> EXERCISE DIRECTIONS: From the line with "membentuk komite lintas fungsi" through the line with "informiert.", repeat the entries verbatim, both end lines included, and add nothing.

> RECORDS FOR PROCESSING:
========
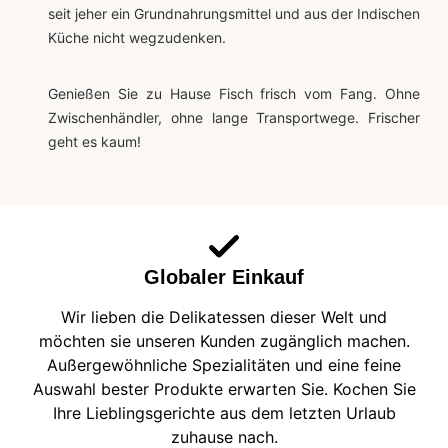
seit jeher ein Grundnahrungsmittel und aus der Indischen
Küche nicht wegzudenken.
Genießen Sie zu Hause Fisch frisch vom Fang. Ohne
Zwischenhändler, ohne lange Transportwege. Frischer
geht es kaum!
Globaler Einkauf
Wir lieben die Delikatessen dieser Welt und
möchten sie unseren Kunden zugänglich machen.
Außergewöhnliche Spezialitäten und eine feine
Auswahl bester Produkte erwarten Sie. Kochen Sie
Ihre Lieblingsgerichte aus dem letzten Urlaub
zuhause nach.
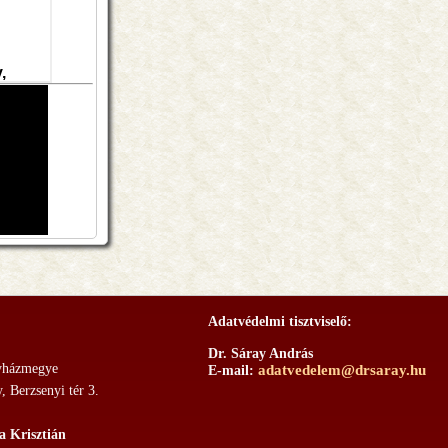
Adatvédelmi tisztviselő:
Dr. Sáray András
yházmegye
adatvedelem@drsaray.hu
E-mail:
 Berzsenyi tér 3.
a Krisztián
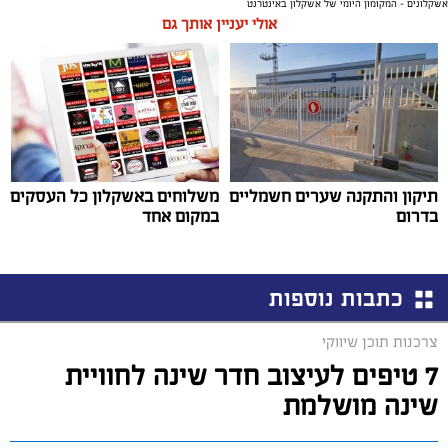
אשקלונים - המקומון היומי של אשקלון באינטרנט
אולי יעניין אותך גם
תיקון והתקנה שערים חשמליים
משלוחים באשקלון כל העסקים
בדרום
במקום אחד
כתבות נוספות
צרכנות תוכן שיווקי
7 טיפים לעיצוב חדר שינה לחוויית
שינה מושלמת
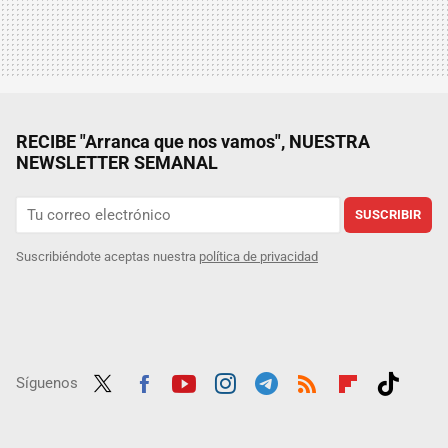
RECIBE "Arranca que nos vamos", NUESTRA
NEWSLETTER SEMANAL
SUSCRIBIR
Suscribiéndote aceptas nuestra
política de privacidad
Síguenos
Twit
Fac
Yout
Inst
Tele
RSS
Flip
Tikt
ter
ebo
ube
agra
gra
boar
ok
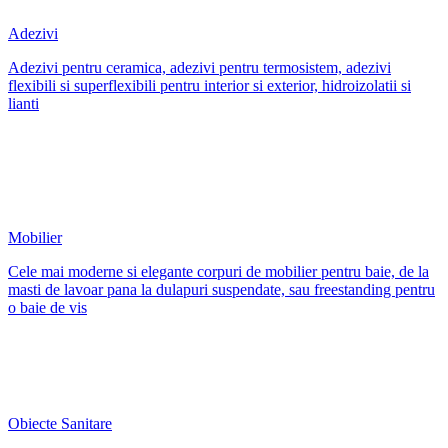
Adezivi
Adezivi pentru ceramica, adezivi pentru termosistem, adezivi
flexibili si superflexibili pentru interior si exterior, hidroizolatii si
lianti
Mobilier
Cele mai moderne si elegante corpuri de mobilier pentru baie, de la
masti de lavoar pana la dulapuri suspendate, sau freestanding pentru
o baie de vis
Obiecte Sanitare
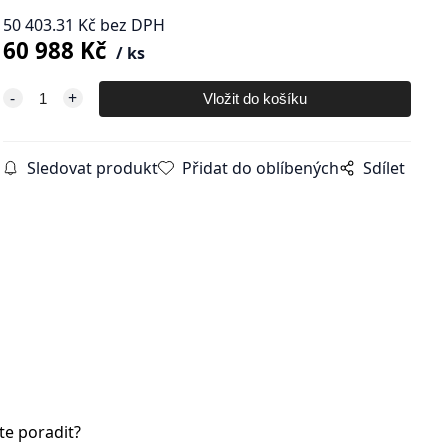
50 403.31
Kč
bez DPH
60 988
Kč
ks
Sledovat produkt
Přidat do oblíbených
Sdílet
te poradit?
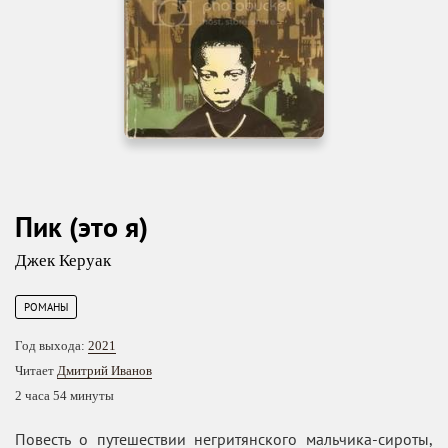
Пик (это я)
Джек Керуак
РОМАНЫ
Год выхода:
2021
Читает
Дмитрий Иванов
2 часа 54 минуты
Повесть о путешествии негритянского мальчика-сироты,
========
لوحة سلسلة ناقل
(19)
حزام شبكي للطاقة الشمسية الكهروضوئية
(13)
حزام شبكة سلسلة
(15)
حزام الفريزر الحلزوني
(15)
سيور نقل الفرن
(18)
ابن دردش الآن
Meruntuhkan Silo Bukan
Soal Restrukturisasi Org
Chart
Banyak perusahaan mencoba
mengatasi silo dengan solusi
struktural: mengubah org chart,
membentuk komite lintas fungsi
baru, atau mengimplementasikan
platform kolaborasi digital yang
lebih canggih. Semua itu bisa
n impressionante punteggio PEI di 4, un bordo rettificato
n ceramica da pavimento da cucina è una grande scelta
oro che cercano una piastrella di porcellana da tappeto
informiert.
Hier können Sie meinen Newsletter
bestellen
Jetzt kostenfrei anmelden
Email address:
========
> ANSWER BOX:
membentuk komite lintas fungsi
baru, atau mengimplementasikan
platform kolaborasi digital yang
lebih canggih. Semua itu bisa
n impressionante punteggio PEI di 4, un bordo rettificato
n ceramica da pavimento da cucina è una grande scelta
oro che cercano una piastrella di porcellana da tappeto
informiert.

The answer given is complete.